Nicole Cordeau (Jagaran Media Center – JMC - Nepal): Nicole is a Canadian national. She completed a B.A. in history and political science at McGill University. She then spent a year doing community development work in Honduras. Nicole also interned with the Institute for Global Engagement, an advocacy group that works on freedom of religion issues. By the time of her fellowship, Nicole had traveled widely (including to Nepal) and spoke French and Spanish fluently. She was studying for a Master’s degree in the Georgetown University Master of Science in Foreign Service program.



Securing Rural Livelihoods

27 Jul

It was a relief to escape the hectic pace of city life in Kathmandu for the more soporific charms of Butwal, a large-ish town in Nepal’s western Terai, or lowlands. Stacey and I hit the road for a meeting with ten grassroots Dalit NGOs working throughout Nepal. One of our major tasks this summer is to explore the possibility of establishing an advocacy network composed of these groups and develop a proposal that will help them produce information and advocate effectively at the national level.

As our minibus wound down the foothills into the verdant lowlands, I fell into a trance induced by the electric-green rice paddies. Yoked oxen ploughed the fields while brightly clothed women bent down, babies bundled close to their backs, to plant the rice crop. Naked toddlers ran around mud-wall, thatched roof houses, kicking a deflated soccer ball. This, I thought, is a life so difficult and alien from my own that it’s hard to escape feeling like a voyeur, like I was bussing through the pages of National Geographic.

But, with over 86% of the population living in rural areas, this is the reality faced by the majority of Nepalis. Sometimes, cloistered in the urban bubble of Kathmandu, this is hard to believe. And while this rural scene stuck me as suffering and hardship, in reality, to be able to till your own fields is a real privilege in this country.

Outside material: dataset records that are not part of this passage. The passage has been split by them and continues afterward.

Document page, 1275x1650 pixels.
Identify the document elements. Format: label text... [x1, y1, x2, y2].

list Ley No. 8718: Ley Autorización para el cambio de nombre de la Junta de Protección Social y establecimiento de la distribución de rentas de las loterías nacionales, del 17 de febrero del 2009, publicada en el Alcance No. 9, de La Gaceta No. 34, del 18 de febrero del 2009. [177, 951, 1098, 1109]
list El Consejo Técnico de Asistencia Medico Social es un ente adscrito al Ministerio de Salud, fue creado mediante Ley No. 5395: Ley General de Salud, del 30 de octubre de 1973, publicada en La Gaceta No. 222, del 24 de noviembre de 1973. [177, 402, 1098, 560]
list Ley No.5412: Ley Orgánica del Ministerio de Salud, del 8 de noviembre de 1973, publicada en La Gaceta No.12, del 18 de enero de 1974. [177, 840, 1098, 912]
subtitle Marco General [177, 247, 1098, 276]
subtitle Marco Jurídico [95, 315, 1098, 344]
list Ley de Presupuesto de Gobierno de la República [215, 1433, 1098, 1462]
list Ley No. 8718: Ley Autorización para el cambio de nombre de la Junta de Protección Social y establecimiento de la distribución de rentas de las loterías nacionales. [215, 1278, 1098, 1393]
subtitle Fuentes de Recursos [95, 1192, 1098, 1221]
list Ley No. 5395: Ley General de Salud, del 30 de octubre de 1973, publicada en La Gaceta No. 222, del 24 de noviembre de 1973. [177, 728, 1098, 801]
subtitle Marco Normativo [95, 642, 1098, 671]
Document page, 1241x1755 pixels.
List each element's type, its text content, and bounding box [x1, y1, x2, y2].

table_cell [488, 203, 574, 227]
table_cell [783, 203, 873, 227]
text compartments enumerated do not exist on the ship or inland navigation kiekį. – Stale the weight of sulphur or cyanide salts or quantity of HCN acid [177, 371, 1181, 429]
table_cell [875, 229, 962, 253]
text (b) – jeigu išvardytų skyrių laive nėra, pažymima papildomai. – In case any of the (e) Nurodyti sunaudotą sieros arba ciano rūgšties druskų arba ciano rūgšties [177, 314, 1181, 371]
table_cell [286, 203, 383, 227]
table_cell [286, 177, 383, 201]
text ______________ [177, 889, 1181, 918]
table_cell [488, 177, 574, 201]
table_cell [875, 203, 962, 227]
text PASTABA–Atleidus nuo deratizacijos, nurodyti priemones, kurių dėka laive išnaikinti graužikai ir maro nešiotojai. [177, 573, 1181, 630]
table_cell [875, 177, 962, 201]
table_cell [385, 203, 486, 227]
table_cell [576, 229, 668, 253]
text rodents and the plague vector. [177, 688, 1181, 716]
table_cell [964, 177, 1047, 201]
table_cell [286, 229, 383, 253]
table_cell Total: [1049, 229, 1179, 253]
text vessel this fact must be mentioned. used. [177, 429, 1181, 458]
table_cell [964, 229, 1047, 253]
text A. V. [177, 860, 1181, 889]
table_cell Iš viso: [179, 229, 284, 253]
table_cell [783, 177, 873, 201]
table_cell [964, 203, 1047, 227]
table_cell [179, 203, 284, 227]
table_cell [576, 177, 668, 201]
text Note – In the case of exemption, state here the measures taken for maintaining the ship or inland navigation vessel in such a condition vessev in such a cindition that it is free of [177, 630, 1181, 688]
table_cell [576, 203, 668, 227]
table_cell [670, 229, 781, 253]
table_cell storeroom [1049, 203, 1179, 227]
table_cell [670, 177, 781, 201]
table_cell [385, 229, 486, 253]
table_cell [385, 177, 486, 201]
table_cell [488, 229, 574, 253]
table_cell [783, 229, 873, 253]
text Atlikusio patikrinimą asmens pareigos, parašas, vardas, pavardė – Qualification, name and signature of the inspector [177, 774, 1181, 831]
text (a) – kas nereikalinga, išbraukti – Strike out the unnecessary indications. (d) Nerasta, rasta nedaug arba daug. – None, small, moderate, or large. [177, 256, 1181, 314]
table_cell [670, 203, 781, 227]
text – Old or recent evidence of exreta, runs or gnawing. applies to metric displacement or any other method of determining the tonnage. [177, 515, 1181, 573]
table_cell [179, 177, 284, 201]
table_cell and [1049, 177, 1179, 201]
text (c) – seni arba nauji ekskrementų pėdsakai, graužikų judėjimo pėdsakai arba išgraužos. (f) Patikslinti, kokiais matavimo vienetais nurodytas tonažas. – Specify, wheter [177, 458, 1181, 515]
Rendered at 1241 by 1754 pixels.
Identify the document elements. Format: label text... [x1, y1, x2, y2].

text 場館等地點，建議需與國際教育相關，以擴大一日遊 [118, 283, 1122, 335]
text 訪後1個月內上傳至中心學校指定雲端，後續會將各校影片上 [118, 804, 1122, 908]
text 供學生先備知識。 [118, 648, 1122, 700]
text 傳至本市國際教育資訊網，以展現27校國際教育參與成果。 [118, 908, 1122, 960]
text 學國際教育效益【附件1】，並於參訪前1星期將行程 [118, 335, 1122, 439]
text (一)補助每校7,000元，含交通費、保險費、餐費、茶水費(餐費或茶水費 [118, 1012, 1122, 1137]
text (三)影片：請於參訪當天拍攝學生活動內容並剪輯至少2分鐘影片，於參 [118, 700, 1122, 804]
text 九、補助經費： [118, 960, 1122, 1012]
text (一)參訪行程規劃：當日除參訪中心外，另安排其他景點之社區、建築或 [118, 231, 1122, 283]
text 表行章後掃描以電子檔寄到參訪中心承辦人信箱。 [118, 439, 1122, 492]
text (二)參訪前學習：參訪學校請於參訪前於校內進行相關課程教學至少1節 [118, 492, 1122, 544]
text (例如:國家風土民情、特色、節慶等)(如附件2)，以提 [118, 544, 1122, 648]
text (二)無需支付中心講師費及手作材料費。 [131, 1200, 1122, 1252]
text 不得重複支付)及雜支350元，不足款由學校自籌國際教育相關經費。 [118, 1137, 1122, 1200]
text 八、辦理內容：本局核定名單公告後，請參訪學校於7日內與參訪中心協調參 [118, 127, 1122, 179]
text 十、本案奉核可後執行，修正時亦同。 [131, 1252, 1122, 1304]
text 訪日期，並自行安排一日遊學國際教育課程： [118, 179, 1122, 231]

Some 1 million (of ~4.5 million) Nepali households have no land of their own and about half of these cultivate a landlord’s holdings with the hopes of establishing tenancy rights. Not surprisingly, Dalits comprise a disproportionate percentage of the landless ranks. According the Asian Human Rights Commission, Dalits own less than 1% of the country’s cultivable land, despite the fact that most Dalits live in rural areas. Moreover, the majority of the Dalit population is functionally landless, meaning that their plot is not of sufficient size or quality to provide basic subsistence.

Just land distribution may not be as “sexy” as democratic elections, free press, and respect for civil and political rights, but it is equally important. Indeed, the current situation of gross inequity plays directly into Maoist hands. The rebel force effectively controls most of rural Nepal, where it actively confiscates and redistributes plots of land. Their army’s footsoldiers are recruited from the landless, largely Dalit, mass.

For the Dalit rights movement, land reform is important because it will have the most immediate impact on the quality of life of the poorest and lowest sub-castes. Relatively better-off Dalits face dehumanizing treatment and rampant discrimination, but poor, landless, rural Dalits lack fundamental food security.

Without land reform, policies like education and employment reservations won’t reach the very poorest Dalits, who are deprived of basic subsistence. There is a need to address caste discrimination holistically—unfortunately, no magic bullet exists and a single policy will not do the job.